Mais ce que les investisseurs financiers apprécient particulièrement, c’est la régulation du marché des jeux en France au profit de la FDJ, notamment sa licence exclusive jusqu’en 2044 qui protège son monopole partiel.
Pour défendre cette position dominante, Stéphane Pallez ne manque jamais de mettre en avant son modèle de croissance responsable. L’énarque, jadis en charge des participations de l’Etat, sait envoyer les bons messages. Après le Loto du Patrimoine, porté par Stéphane Bern et soutenu par le ministère de la Culture, dont l’argent permettra de restaurer et valoriser des sites comme le haras de Saint-Lô en Normandie, ce sera au tour de « Mission nature » de financer grâce à la FDJ des projets en faveur de la biodiversité.

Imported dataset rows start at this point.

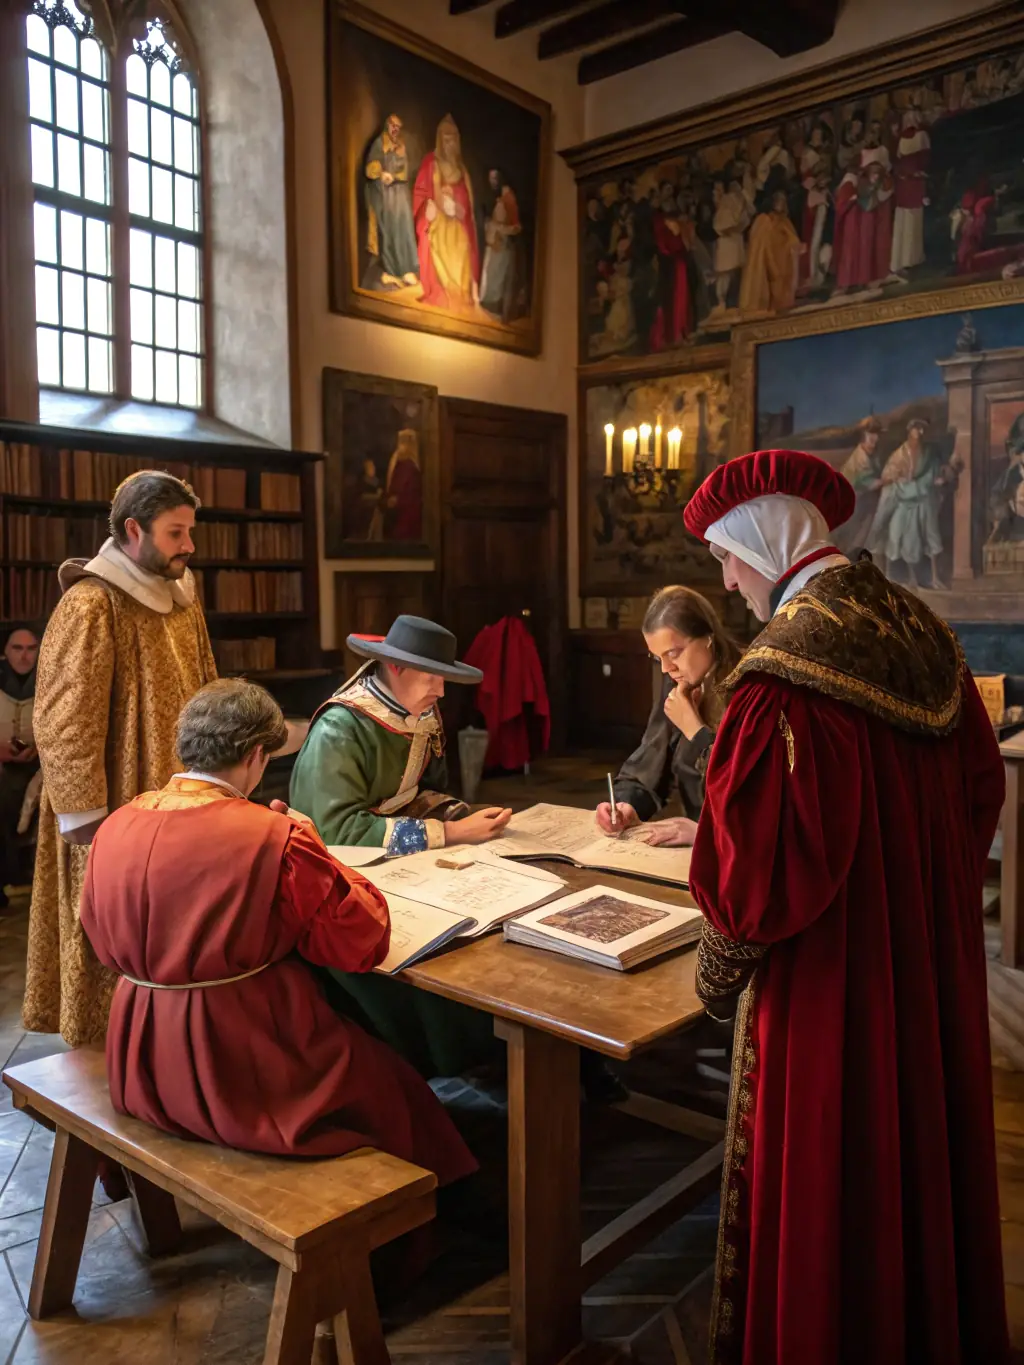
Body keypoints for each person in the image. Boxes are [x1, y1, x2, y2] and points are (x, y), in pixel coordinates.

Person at [681, 448, 1008, 1365]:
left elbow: (754, 886)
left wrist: (718, 972)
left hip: (831, 983)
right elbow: (981, 794)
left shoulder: (782, 675)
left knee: (834, 1166)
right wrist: (923, 897)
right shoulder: (925, 632)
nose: (729, 579)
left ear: (758, 540)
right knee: (916, 1146)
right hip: (926, 965)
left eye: (727, 557)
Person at [79, 678, 475, 1185]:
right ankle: (427, 1216)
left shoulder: (115, 826)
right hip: (245, 1061)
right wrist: (317, 849)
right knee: (395, 1089)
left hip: (142, 1055)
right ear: (257, 756)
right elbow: (360, 941)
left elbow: (97, 932)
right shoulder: (276, 837)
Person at [23, 471, 217, 1046]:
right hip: (114, 813)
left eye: (190, 531)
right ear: (133, 529)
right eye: (175, 532)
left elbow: (206, 687)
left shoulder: (183, 596)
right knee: (111, 936)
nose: (188, 545)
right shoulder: (91, 603)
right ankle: (103, 1067)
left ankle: (163, 1051)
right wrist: (88, 820)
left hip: (181, 801)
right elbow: (62, 719)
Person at [289, 615, 510, 1079]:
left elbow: (420, 793)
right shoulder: (341, 729)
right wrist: (447, 834)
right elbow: (334, 830)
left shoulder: (421, 714)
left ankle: (493, 1058)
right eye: (432, 677)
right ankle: (433, 1066)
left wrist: (456, 815)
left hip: (406, 866)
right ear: (396, 669)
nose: (441, 691)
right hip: (339, 879)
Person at [596, 586, 740, 849]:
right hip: (689, 848)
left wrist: (695, 730)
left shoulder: (750, 685)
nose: (666, 668)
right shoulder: (676, 682)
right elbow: (651, 762)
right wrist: (626, 805)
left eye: (673, 654)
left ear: (708, 637)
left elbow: (749, 789)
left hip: (736, 847)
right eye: (657, 657)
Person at [413, 114, 479, 309]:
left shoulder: (462, 169)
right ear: (441, 141)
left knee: (462, 243)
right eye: (446, 140)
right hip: (439, 218)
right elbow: (430, 193)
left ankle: (461, 292)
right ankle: (446, 290)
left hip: (456, 219)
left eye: (453, 140)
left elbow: (468, 203)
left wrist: (459, 209)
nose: (450, 144)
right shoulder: (433, 163)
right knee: (439, 239)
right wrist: (439, 206)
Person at [0, 625, 40, 909]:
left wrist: (40, 748)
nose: (24, 656)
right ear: (5, 651)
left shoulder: (50, 678)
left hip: (41, 764)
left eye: (30, 649)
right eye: (17, 648)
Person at [364, 113, 419, 288]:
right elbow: (370, 168)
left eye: (398, 127)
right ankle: (392, 269)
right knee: (389, 228)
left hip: (399, 192)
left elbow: (405, 171)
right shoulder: (380, 143)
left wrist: (394, 176)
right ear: (388, 125)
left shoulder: (401, 146)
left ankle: (406, 269)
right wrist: (382, 174)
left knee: (404, 227)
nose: (395, 130)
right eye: (393, 126)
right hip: (384, 193)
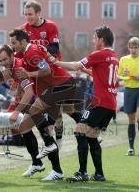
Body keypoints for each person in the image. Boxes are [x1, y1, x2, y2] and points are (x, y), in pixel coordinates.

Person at [54, 26, 118, 182]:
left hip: (100, 103)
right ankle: (99, 174)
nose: (93, 40)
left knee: (79, 130)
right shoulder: (114, 55)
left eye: (95, 38)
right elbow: (101, 73)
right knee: (91, 136)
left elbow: (76, 65)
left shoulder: (99, 54)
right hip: (110, 104)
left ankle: (82, 172)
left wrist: (55, 62)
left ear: (102, 40)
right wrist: (87, 72)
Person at [22, 0, 86, 151]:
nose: (28, 18)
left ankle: (86, 128)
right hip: (42, 78)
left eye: (30, 14)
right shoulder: (24, 29)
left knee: (68, 110)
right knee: (56, 113)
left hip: (56, 75)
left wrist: (41, 52)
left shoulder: (50, 26)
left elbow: (54, 47)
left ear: (39, 13)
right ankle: (58, 141)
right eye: (25, 14)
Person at [0, 44, 64, 181]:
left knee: (47, 135)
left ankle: (57, 171)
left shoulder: (18, 67)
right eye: (0, 61)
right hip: (39, 98)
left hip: (47, 96)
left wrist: (16, 112)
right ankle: (37, 163)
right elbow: (25, 87)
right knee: (24, 128)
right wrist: (18, 94)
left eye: (5, 59)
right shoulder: (13, 67)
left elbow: (29, 92)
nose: (3, 63)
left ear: (12, 56)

L’entreprise a aussi été un partenaire de premier plan lors des JO de Paris et elle soutient des athlètes de haut niveau comme Alexandre Léauté, multimédaillé en paracyclisme. Elle soigne également ses performances extra-financières comme l’illustre sa note de 100/100 à l’index Pénicaud de l’égalité professionnelle pour la troisième année consécutive.
Et sa dirigeante est très attentive à son réseau de 29 000 points de vente : l’an dernier, elle a lancé une nouvelle offre baptisée Nirio qui permet de payer ses dépenses du quotidien, comme sa facture d’eau, ses impôts, ou son loyer dans les bars-tabacs agréés par la FDJ. « Notre mission d’entreprise est d’être présent dans les territoires avec des services qui s’inscrivent dans l’évolution de la société », insiste-t-elle.
•• La tentation d’ouvrir le marché des casinos en ligne
Le rachat de Kindred lui donne aussi de nouvelles ambitions. Outre sa position renforcée dans les paris sportifs avec Unibet, la FDJ va donc devenir un acteur important des casinos en ligne. Des machines à sous et autres roulettes virtuelles très addictives et interdites en France. Depuis quelques années, de nombreux acteurs illégaux s’y développent de façon vertigineuse.
Selon l’Association française des Jeux en Ligne (AFJEL) qui réunit les principaux acteurs du secteur, plus de 4 millions de Français joueraient sur ces sites illicites, très difficiles à bloquer, soit davantage que sur le marché légal. Ils n’étaient que 500 000 en 2016. C’est le far-west avec 2 milliards d’euros de manque à gagner pour les opérateurs et des recettes fiscales en moins pour l’État.
Du coup, le président de l’AFJEL, Nicolas Béraud, par ailleurs fondateur de Betclic, plaide pour l’ouverture du marché des casinos en ligne. « C’est le meilleur moyen de faire revenir les joueurs sur le marché légal », affirme-t-il.
Même Stéphane Pallez aurait à y gagner : grâce au savoir-faire de Kindred, la FDJ peut déployer rapidement des machines à sous en ligne. Cette gamme complète de jeux lui permettrait de mieux amortir les importantes dépenses de recrutement et de rétention des joueurs.
« Tout cela nous fait très peur » lâche Philippe Bon, le délégué général de Casinos de France qui réunit les principaux opérateurs comme Barrière et Partouche. « La FDJ va être présente sur toutes les verticales avec une certaine porosité entre ses différentes offres. » Et si jusqu’à présent Bruno Le Maire a toujours refusé l’élargissement de la concurrence sur Internet, son successeur à Bercy pourrait être tenté par d’autres martingales pour remplir les caisses de l’État.